Land Use and Geographic Information
BAI Yan, FENG Min
Accurate global and regional land cover classification datasets based on remote sensing are of fundamental importance in research on global changes, land surface process modeling, ecological progress, and regional sustainable development and so on. The overall objective of this study is to present a decision-fuse method that integrates existing multi-source land cover information into a 'best-estimate' dataset using fuzzy logic. Combined with another three global datasets, i.e., MODIS VCF (Vegetation Continuous Field), MODIS Cropland Probability, and AVHRR CFTC (Continuous Fields of Tree Cover), this method is applied to five global land cover datasets (GLCC, UMD, GLC2000, MODIS LC, and GlobCover) to generate a new 1-km global land cover product SYNLCover with desired legends, which are properly defined in terms of plant functional types.

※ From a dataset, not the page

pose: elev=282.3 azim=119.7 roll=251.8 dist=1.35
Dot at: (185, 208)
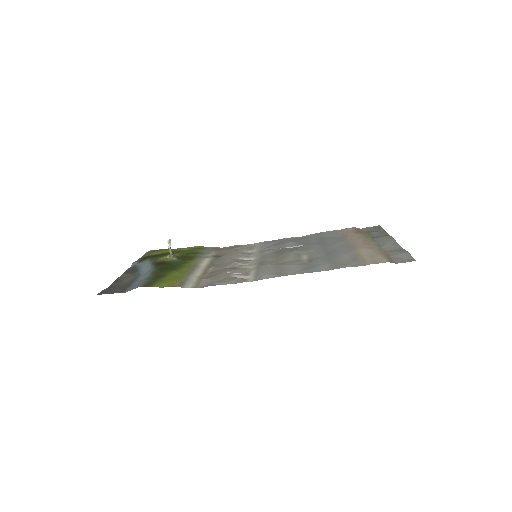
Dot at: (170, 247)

Pixel-based comparisons among these six global land cover datasets are performed, and results reveal that compared with five original global land cover datasets: (1) In terms of map-specific consistency, overall consistencies of both eight life forms and twelve objective legends of SYNLCover are the highest, accounting for about 65.6% and 59.4%, respectively; followed by the accuracy of MODIS LC, GLC2000, GLCC, and GlobCover in a descending order, and the lowest map-specific consistencies of life forms and objective legends are separately 48.9% and 42.6% in UMD. Besides, among all dataset pairs, SYNLCover agrees best with each original land cover dataset regarding the occurrences of life forms and leaf attributes. (2) In terms of class-specific consistency, it is suggested that SYNLCover gets the highest average class consistencies for all the five leaf attributes, as well as major life forms except Shrubland, among which the consistency for Others in SYNLCover is up to 67.73%. (3) For Trees, Grassland, Cropland, Water, Urban and built-up and Others, SYNLCover shows particular improved average class-consistencies by about 10% to 15% over the maximum consistency of original datasets, and the consistencies of five leaf attributes in SYNLCover also increases by about 10%. This study indicates a successful integration of multi-source land cover information into a new refined dataset with improved characteristics scientifically.